__ABOUT THIS TASK__.
Below are some records. Return exactly the lines from the one containing "с действительно полезными оздоровительными" through the one containing "турфирме Biltmore в 2005 году она достигала", both included, and only those.

__DATA EXCERPTS__.
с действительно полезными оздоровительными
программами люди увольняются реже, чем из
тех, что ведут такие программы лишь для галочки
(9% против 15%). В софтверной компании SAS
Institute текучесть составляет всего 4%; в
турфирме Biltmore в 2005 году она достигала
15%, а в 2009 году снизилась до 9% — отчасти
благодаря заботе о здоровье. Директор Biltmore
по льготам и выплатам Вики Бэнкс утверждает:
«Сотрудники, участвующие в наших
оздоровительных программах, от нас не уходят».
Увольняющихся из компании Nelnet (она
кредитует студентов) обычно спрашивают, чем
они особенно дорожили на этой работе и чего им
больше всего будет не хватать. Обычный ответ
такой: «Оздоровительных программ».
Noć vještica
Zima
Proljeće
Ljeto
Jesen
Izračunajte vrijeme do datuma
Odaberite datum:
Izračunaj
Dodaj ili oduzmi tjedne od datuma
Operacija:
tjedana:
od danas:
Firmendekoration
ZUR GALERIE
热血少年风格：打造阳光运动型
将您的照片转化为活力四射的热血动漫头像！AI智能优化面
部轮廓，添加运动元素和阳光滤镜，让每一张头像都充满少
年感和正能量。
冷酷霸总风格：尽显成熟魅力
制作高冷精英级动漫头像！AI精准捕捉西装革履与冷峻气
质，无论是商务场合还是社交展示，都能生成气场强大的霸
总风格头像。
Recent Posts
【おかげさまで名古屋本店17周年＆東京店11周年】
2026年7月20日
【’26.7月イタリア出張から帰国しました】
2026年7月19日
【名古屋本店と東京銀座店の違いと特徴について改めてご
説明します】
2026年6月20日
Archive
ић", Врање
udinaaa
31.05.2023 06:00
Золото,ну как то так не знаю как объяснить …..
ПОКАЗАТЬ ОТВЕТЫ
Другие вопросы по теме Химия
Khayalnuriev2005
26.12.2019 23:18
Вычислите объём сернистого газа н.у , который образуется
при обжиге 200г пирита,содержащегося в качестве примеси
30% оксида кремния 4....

--

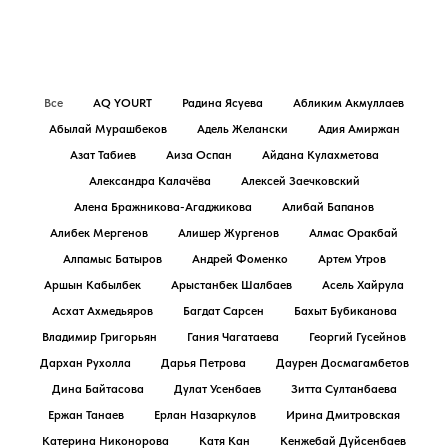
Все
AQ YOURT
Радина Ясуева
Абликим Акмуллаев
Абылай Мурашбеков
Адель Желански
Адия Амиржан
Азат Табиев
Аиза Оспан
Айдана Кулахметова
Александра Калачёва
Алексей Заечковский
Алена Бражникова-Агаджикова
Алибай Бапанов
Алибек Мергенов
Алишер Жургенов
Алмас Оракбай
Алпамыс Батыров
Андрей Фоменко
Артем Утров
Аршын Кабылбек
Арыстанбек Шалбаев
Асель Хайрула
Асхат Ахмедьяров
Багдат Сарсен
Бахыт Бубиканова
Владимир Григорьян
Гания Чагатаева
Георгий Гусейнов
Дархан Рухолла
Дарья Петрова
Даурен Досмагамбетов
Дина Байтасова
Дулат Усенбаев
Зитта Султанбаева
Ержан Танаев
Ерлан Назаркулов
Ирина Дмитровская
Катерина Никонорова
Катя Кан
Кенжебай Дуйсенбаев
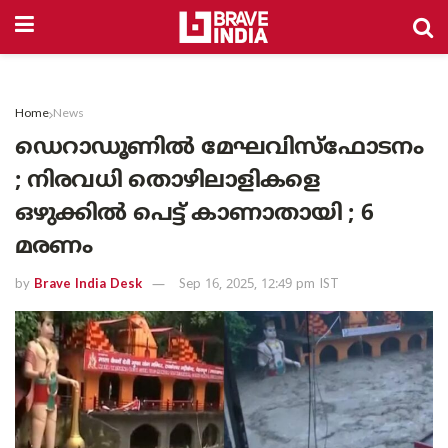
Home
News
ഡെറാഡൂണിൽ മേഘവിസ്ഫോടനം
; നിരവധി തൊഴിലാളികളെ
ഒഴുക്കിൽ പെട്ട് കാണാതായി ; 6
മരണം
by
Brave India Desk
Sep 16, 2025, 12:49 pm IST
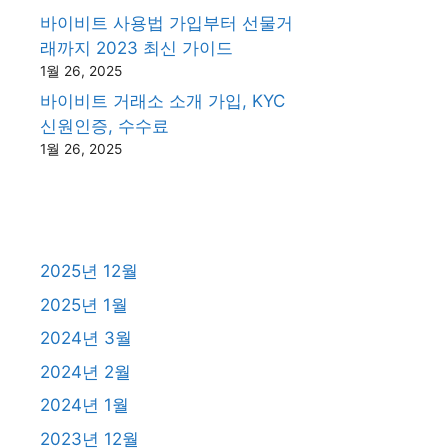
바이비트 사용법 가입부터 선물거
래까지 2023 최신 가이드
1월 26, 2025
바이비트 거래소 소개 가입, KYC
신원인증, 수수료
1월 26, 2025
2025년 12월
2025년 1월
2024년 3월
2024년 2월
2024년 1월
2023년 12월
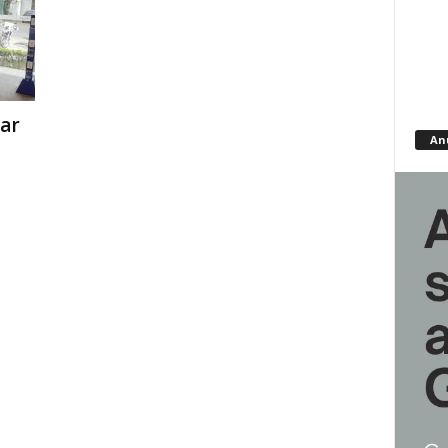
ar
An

__EXERCISE ANSWER__.
с действительно полезными оздоровительными
программами люди увольняются реже, чем из
тех, что ведут такие программы лишь для галочки
(9% против 15%). В софтверной компании SAS
Institute текучесть составляет всего 4%; в
турфирме Biltmore в 2005 году она достигала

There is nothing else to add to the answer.